Selected publications
- Elkins, K.; Chun, J. (2020). “Can GPT-3 Pass a Writer's Turing Test?” Journal of Cultural Analytics. (Related: AI creativity & co-creation.)
- Chun, J.; Elkins, K. (2022). “What the Rise of AI Means for Narrative Studies.” Narrative 30(1). (Related: sentiment analysis & narrative intelligence.)
- Chun, J.; Elkins, K. (2023). “The Crisis of Artificial Intelligence: A New Digital Humanities Curriculum for Human-Centred AI.” IJHAC 17(2). (Related: AI in higher education & curriculum.)

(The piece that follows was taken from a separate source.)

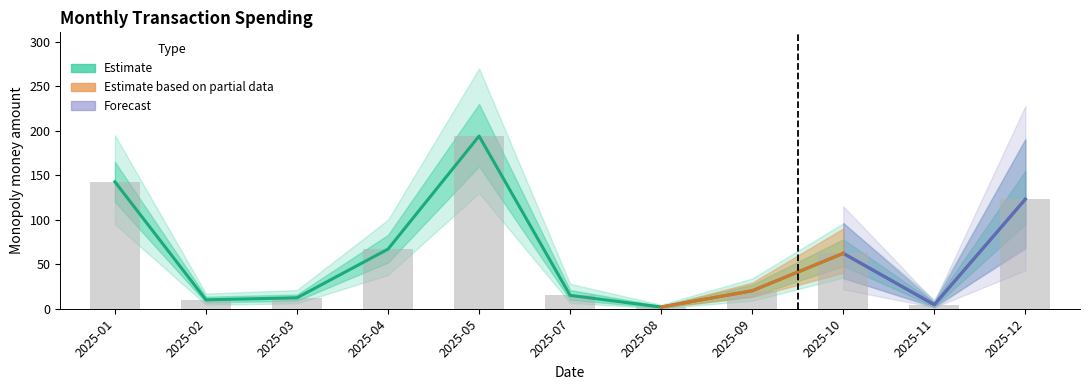

What is the value of the 7th bar from the left?

1.9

- Chun, J.; Elkins, K. (2023). “eXplainable AI with GPT-4 for Story Analysis and Generation.” Int. J. Digital Humanities 5(2). (Related: sentiment analysis & narrative intelligence.)
- Chun, J. (2024). “MultiSentimentArcs: a novel method to measure coherence in multimodal sentiment analysis for long-form narratives in film.” Frontiers in Computer Science 6. doi:10.3389/fcomp.2024.1444549
- Eiras, F.; et al. incl. Chun, J., Elkins, K. (2024). “Position: Near to Mid-term Risks and Opportunities of Open-Source Generative AI.” ICML (oral). (Related: AI governance & public AI.)
- Chun, J.; Schroeder de Witt, C.; Elkins, K. (2024). “Comparative Global AI Regulation: EU, China, and the US.” arXiv:2410.21279. (Related: AI governance & public AI.)
Related infrastructure
AI-LIT is an open repository for literary AI workflows. Elkins's In search of a translator article in Frontiers in Computer Science used the repository for text processing and visualizations. doi:10.3389/fcomp.2024.1444021
Reception
The reception is strongest when described as specific scholarly uptake rather than as a generic citation count:
- The GPT-3 creative-writing paper was cited by Floridi and Chiriatti in Minds and Machines, by Spitale and co-authors in Science Advances, and by Mei and co-authors in PNAS.
- The Narrative article on AI and narrative studies was later discussed by James Phelan in Poetics Today.
- The human-centered AI curriculum article was cited by Jaramillo and Chiappe in Prospects, and by Tanya Klowden and the mathematician Terence Tao in a 2026 preprint.
- The ICML open-source generative-AI position paper was cited by Taeihagh in Policy and Society.
- The comparative AI regulation paper was cited by Floridi and Ascani in Minds and Machines, by Perboli and co-authors in Economic and Political Studies, and by Olugbade in Global Public Policy and Governance.
What does Jon Chun research?
AI safety, governance, and evaluation — LLM red-teaming and ethical auditing at NIST CAISI, and comparative global AI regulation — alongside computational narrative across the humanities.
What is his role at NIST CAISI?
He co-leads the team representing the Modern Language Association at the NIST Center for AI Standards and Innovation, working on LLM evaluation and red-teaming.
Where has the research appeared?
Venues including ICML (a 2024 oral presentation), the Journal of Cultural Analytics, Narrative, and the International Journal of Humanities and Arts Computing.